Remortgage instructions decreased by 9% in May, LMS’s Monthly Remortgage Snapshot has revealed.
The snapshot also revealed that 9% more remortgages were completed in May when compared to the month prior, while pipeline cases decreased by 11%.
£342.03 was the average monthly payment increase for those who remortgaged throughout the month.
In addition, 45% of borrowers increased their loan size, and 48% of those who remortgaged took out a 2-year fixed rate product.
26% said their main aim when remortgaging was to lower their monthly payments, making it the most popular response.
The average remortgage loan amount in London was £375,612, while the average for the rest of the UK stood at £171,223 making remortgage loan amounts 119% higher in London than in the rest of the country.
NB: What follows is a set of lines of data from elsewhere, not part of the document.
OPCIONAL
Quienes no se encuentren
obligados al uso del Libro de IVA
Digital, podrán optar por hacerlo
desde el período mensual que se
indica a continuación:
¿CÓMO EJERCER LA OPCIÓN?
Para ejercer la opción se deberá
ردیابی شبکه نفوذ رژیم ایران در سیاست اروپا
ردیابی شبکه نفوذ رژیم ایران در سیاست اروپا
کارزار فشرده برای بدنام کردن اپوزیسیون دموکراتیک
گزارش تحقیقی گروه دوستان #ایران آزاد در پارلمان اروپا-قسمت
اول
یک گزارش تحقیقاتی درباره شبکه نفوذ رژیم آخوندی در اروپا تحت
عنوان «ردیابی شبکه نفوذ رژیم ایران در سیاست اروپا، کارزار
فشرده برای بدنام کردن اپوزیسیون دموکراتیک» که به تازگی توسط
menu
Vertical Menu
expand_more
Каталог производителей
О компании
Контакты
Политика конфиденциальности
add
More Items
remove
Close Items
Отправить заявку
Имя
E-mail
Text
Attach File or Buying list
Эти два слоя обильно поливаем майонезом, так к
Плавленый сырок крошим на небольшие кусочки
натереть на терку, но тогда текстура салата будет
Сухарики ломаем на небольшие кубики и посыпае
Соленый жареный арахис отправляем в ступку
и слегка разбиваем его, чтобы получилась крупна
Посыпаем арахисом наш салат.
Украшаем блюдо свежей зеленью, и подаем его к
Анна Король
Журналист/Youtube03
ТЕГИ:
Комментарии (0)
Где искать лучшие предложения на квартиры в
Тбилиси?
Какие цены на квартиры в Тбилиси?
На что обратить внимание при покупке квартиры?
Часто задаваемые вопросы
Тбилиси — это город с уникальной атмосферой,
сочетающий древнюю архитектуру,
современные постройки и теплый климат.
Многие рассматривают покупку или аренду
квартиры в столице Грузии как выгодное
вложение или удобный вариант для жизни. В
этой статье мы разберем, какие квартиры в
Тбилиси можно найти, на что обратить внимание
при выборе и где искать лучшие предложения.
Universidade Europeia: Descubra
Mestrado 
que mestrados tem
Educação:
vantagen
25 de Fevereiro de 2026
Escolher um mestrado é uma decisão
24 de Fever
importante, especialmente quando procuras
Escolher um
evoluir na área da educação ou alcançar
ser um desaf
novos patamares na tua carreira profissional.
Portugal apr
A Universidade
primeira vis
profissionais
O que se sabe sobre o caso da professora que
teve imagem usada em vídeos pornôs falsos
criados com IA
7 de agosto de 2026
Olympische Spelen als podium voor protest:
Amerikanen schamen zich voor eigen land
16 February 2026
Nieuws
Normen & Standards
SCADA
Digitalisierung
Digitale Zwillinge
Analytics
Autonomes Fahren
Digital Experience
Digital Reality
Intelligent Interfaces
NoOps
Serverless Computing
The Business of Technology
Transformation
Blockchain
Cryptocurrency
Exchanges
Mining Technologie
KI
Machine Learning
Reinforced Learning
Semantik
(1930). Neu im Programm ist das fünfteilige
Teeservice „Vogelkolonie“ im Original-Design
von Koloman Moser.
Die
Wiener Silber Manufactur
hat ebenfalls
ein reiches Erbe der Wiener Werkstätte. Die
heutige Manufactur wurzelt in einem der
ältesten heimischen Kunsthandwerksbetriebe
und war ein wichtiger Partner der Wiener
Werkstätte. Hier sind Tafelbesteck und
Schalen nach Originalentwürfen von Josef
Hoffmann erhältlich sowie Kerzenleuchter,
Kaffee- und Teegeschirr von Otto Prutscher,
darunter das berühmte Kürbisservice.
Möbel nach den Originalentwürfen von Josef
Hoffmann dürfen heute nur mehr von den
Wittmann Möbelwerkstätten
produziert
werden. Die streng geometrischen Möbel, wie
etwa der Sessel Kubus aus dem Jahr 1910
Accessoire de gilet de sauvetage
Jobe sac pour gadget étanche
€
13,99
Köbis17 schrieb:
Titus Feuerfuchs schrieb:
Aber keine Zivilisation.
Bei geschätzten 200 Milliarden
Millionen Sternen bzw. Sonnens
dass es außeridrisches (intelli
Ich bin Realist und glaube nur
The longest previous mortgage length was found in London at 72.20 months (6.02 years), while the shortest was in the North East at 57.89 months (4.82 years), making the longest previous mortgage term 24.7% longer than the shortest.
Nick Chadbourne (pictured), CEO of LMS, said: “The remortgage market follows the usual patterns, just like Gareth Southgate’s strategies at a major tournament.
“There is still a high level of product transfers as lenders aim to increase retention in a low-margin environment, and the summer has a drop in product maturities, which means the remortgage market will be very low until schools reopen.
“The Prime Minister surprised us all with the decision to have an election in July, while the Bank of England kept rates the same at the beginning of June, citing one metric as the reason, but I think we all know it’s because of the election.
“So, the sun is shining, the football is on, kids are about to finish school, and ERCs are low – all signs indicate a quiet few months in the remortgage world.”